Bijia Mountain (笔架山 (bǐjiàshān)) is an island located in the Liaodong Bay of China's Bohai Sea, south of the coast of the Jinzhou region of the Liaoning province, coastal China. During most times of the day, Bijiashan can only be accessed by boat. But when the sea recedes, a natural zigzagging cobblestone causeway (a tombolo), over 10 metres wide, links the island to the mainland.

==Location==

The island is located in the Jinzhou Economic and Technological Development Zone in Liaoning province, which is about 35 km from the city's downtown.
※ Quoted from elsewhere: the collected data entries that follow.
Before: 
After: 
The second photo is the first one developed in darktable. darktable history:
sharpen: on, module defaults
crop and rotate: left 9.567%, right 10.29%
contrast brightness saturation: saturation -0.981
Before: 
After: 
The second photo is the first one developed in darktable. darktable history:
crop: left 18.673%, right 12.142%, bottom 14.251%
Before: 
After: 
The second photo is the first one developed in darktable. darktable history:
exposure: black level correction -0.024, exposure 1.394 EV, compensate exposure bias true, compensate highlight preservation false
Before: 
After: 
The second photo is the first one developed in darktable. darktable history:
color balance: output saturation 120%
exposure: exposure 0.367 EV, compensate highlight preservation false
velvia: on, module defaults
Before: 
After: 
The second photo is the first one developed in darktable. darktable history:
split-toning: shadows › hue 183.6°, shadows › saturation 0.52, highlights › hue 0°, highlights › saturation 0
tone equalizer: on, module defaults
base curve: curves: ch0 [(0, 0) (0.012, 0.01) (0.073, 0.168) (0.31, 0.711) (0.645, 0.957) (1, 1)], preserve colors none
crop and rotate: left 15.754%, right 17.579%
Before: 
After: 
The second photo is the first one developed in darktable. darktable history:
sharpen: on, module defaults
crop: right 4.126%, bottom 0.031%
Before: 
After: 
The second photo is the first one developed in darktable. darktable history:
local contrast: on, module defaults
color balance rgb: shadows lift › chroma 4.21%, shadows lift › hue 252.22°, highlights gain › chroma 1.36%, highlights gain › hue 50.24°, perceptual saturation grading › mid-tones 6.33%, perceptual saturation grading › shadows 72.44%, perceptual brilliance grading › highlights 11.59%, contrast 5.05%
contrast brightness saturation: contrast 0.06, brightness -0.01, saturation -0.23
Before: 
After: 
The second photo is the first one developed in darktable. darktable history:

It consists of the Bijia Mountain and the Celestial Bridge.

==Geography==

The mountain is a small island facing the Bohai Sea with its peak of 78.3 meters and a total area of 1.2 square kilometers. The name is derived from its unique penholder shape. The northern side of the mountain faces the mainland and is relatively flat with paved winding stone steps for tourists’ climbing, while the southern side is secluded and contains fewer visitors. It is fraught with grotesque stones, deep clefts, and steep cliffs.

==Architecture==

The mountain has many cultural relics and historic sites. It is said to be the place of the Pangu's Creation of the world and there are many pavilions and towers on it. Among them, the Sanqing Pavilion is one of the most distinctive buildings. It is well known for its complete stone structure. There are about 50 lifelike and vivid statues of the Buddha and Taoist and Confucian saints within the pavilion. On the top floor there is a shrine to the God of the Creation— Pan'gu. It is the only one of its kind in China.

==Transport==
To access the island, an individual must either take a boat or wait for the sea to uncover the 1620 m bridge (also called Tiao Qiao in Chinese Pinyin) which links the island to the mainland. The bridge, which is actually a 9-meter-wide stone path, is formed by the tides and is higher than the beach.